Here are some of the most important factors:

1) Change in loan eligibility:

This is by far one of the most important factors that has led to the slide in the overall real estate market. It is no secret that average Canadian home buyer heavily depends on mortgage for purchasing a home. In fact many homeowners exhaust the full loan limit that is being offered to them by their banks / financing companies. The new mortgage rules has been in place since the 1st of Jan this year and has brought some significant changes that made sourcing loans harder than before.

The new rules have made it tougher for buyers to qualify for a loan and the quantum of loan that they can source has also come down with this. Moreover stricter rules on mortgage companies have also resulted in a small increase in interest rates. All these have contributed towards lesser people being able to afford a condo, even with a mortgage. It is estimated that there is a 42% increase in the household income required to purchase a condo property in the Greater Toronto Area, compared to the previous year. This has directly reduced the buying power of many households.

Such an impact has naturally made it harder for people to buy homes and they have now resorted to renting condos instead. This has resulted in higher demand for condo and basic economics suggests that rental prices have to go up if demand goes up. So, in the current market condition it is naturally more preferable to rent a condo than owning one. Many reports also suggest that two years ago, the cost of owning and renting a condo were more or less in the same range. Since this has changed the city has seen a lower turnover of residents in condos.

2) Reduction in Supply:

The overall real estate market has hit a roadblock, which has directly resulted in property developers taking a hit on their revenue. This means that they have lesser floating cash lying around to spend on developing new real estate projects, especially condos. This means that there are lesser number of newer projects for people to move into, so the rent market is limited to the same condos that were available last year. The Greater Toronto Area has witnessed a 3.4% reduction in leasing of condos towards the end of 2017. The vacancy rate is also extremely low at only 1%, a new low for 16 years, which means that the number of condos available for selection is reducing every year for renters.

This reduction in supply is expected to remain the same in the coming years as there are no reforms in sight in the upcoming months that may provide a relief and incentives for property developers to build newer condo complexes. So one can expect the rental prices to remain the same, or even go higher for the foreseeable future, unless there is a change in market conditions.

3) Demographic changes and other factors:

Another key aspect that has led to higher demand for homes in the Great Toronto Area has been the overall industrial growth and jobs on offer in this region. This naturally tends to attract a larger population of people towards the city of Toronto. Currently the Greater Toronto Area is experiencing considerable population explosion, mainly from immigration and migration from other cities of the country.

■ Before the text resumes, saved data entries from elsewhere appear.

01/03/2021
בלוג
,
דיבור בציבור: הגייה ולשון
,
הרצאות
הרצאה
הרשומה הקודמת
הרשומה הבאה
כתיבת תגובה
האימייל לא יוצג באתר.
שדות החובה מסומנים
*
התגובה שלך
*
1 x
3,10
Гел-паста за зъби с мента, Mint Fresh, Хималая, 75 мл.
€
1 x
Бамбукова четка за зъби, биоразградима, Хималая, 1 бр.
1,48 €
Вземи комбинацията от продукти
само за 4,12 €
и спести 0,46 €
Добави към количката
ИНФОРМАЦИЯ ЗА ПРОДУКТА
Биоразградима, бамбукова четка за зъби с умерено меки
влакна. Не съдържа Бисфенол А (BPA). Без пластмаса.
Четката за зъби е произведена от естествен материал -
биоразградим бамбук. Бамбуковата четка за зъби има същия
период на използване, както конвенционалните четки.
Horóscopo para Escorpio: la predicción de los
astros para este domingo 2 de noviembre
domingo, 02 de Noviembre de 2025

This puts a pressure on the demand for housing market which tends to drive prices up. The condo market is even more specifically affected as those migrating to new cities generally tend to start out on smaller and compact units much like a condo. A condo is ideal for bachelors and even small families, both of which represent the ideal office going population that are likely to migrate into this region. This would in turn have an effect on rental rates.

Condos are also representative of great lifestyle owing to the range of amenities that it houses. Condos highly appeal to a horde of younger population, mostly working young male / female. The younger population are unlikely to have any savings of their own stowed away to buy a condo and instead would initially consider renting one. This is another factor that impacts rental prices in the region.

Lastly another factor must be taken into consideration. Although this may be minimal in its impact, it also contributes to the increase in rental rates. Millennials are extremely wary about an outright purchase of a property considering the colossal increase in price the market has seen over the decade. Many feel that housing is overpriced or in some cases out of their pricing reach. Moreover the typical mind-set of millennials leads them to be commitment phobic and a property represents a long term commitment – one that will last for several years down the lane. So instead they prefer to rent an apartment that turns out to be more cost effective and requires little to no commitment.